The irony of all of this is thru supplements and diet I have been controlling the pain, until I started working out again.  The movement, impact or no impact has aggravated my sore spots again and I am in constant pain.  I am really struggling with continuing to work out because of the pain at the end of the day.  I know the lack of movement has stiffened things up and getting them moving again will be painful and was warned about it being painful.  I just didn't expect to be back in constant pain.  I know this will pass and those muscles and tendons and ligaments that have stayed tight to protect over inflamed areas are learning to work the right way again and the "stiff" bones will eventually not fight me on the movement.   I am so determined not to end up back in the dark places of my mind because of pain and the depression that it can bring on.  Ironic because exercise is supposed to produce feel good endorphins.
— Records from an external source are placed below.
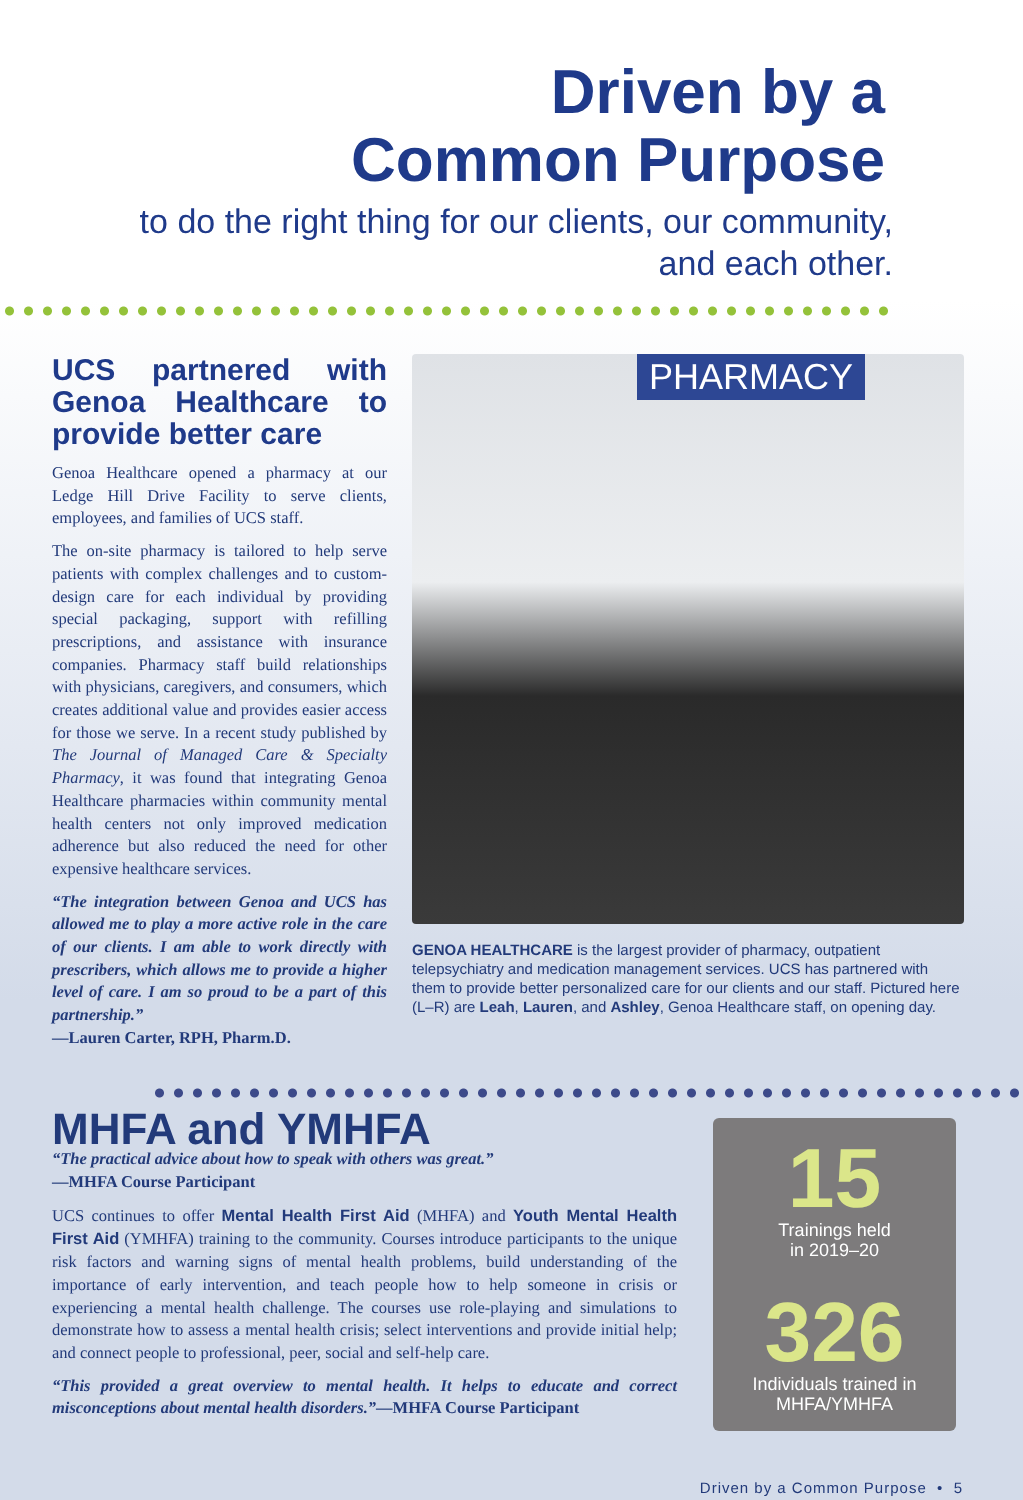Driven by a
Common Purpose
to do the right thing for our clients, our community,
and each other.
UCS partnered with Genoa Healthcare to provide better care
Genoa Healthcare opened a pharmacy at our Ledge Hill Drive Facility to serve clients, employees, and families of UCS staff.
The on-site pharmacy is tailored to help serve patients with complex challenges and to custom-design care for each individual by providing special packaging, support with refilling prescriptions, and assistance with insurance companies. Pharmacy staff build relationships with physicians, caregivers, and consumers, which creates additional value and provides easier access for those we serve. In a recent study published by The Journal of Managed Care & Specialty Pharmacy, it was found that integrating Genoa Healthcare pharmacies within community mental health centers not only improved medication adherence but also reduced the need for other expensive healthcare services.
“The integration between Genoa and UCS has allowed me to play a more active role in the care of our clients. I am able to work directly with prescribers, which allows me to provide a higher level of care. I am so proud to be a part of this partnership.”
—Lauren Carter, RPH, Pharm.D.
PHARMACY
GENOA HEALTHCARE is the largest provider of pharmacy, outpatient telepsychiatry and medication management services. UCS has partnered with them to provide better personalized care for our clients and our staff. Pictured here (L–R) are Leah, Lauren, and Ashley, Genoa Healthcare staff, on opening day.
MHFA and YMHFA
“The practical advice about how to speak with others was great.”
—MHFA Course Participant
UCS continues to offer Mental Health First Aid (MHFA) and Youth Mental Health First Aid (YMHFA) training to the community. Courses introduce participants to the unique risk factors and warning signs of mental health problems, build understanding of the importance of early intervention, and teach people how to help someone in crisis or experiencing a mental health challenge. The courses use role-playing and simulations to demonstrate how to assess a mental health crisis; select interventions and provide initial help; and connect people to professional, peer, social and self-help care.
“This provided a great overview to mental health. It helps to educate and correct misconceptions about mental health disorders.”—MHFA Course Participant
15
Trainings held
in 2019–20
326
Individuals trained in
MHFA/YMHFA
Driven by a Common Purpose • 5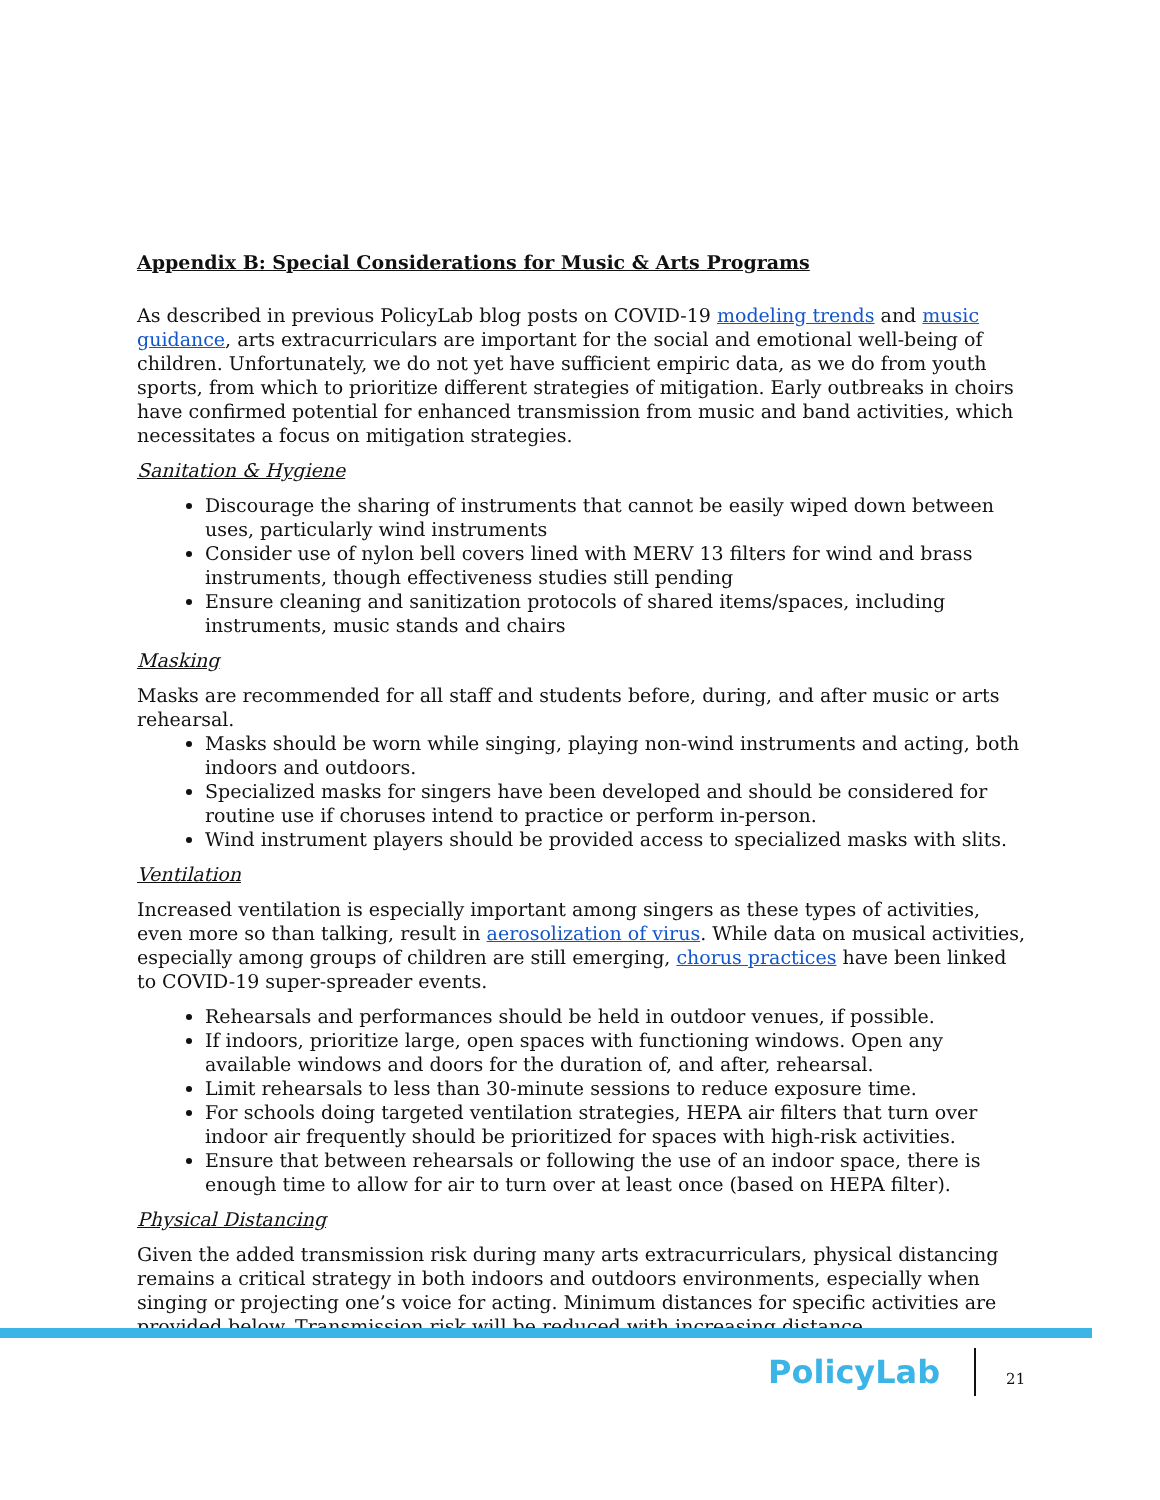Appendix B: Special Considerations for Music & Arts Programs
As described in previous PolicyLab blog posts on COVID-19 modeling trends and music guidance, arts extracurriculars are important for the social and emotional well-being of children. Unfortunately, we do not yet have sufficient empiric data, as we do from youth sports, from which to prioritize different strategies of mitigation. Early outbreaks in choirs have confirmed potential for enhanced transmission from music and band activities, which necessitates a focus on mitigation strategies.
Sanitation & Hygiene
Discourage the sharing of instruments that cannot be easily wiped down between uses, particularly wind instruments
Consider use of nylon bell covers lined with MERV 13 filters for wind and brass instruments, though effectiveness studies still pending
Ensure cleaning and sanitization protocols of shared items/spaces, including instruments, music stands and chairs
Masking
Masks are recommended for all staff and students before, during, and after music or arts rehearsal.
Masks should be worn while singing, playing non-wind instruments and acting, both indoors and outdoors.
Specialized masks for singers have been developed and should be considered for routine use if choruses intend to practice or perform in-person.
Wind instrument players should be provided access to specialized masks with slits.
Ventilation
Increased ventilation is especially important among singers as these types of activities, even more so than talking, result in aerosolization of virus. While data on musical activities, especially among groups of children are still emerging, chorus practices have been linked to COVID-19 super-spreader events.
Rehearsals and performances should be held in outdoor venues, if possible.
If indoors, prioritize large, open spaces with functioning windows. Open any available windows and doors for the duration of, and after, rehearsal.
Limit rehearsals to less than 30-minute sessions to reduce exposure time.
For schools doing targeted ventilation strategies, HEPA air filters that turn over indoor air frequently should be prioritized for spaces with high-risk activities.
Ensure that between rehearsals or following the use of an indoor space, there is enough time to allow for air to turn over at least once (based on HEPA filter).
Physical Distancing
Given the added transmission risk during many arts extracurriculars, physical distancing remains a critical strategy in both indoors and outdoors environments, especially when singing or projecting one’s voice for acting. Minimum distances for specific activities are provided below. Transmission risk will be reduced with increasing distance.
PolicyLab 21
I still continue to watch what I eat, but this last week has been about just getting to the gym and working out, not just moving to shift the pain.  I love that my eyes have been opened about my triggers and that I can learn to manage and beat those triggers.  I pray for the strength to get through this awful physical pain so that I will not endure constant pain in the future with my healthy body, mind and spirit.

Remember to look in the mirror and tell yourself something positive about yourself EVERY day.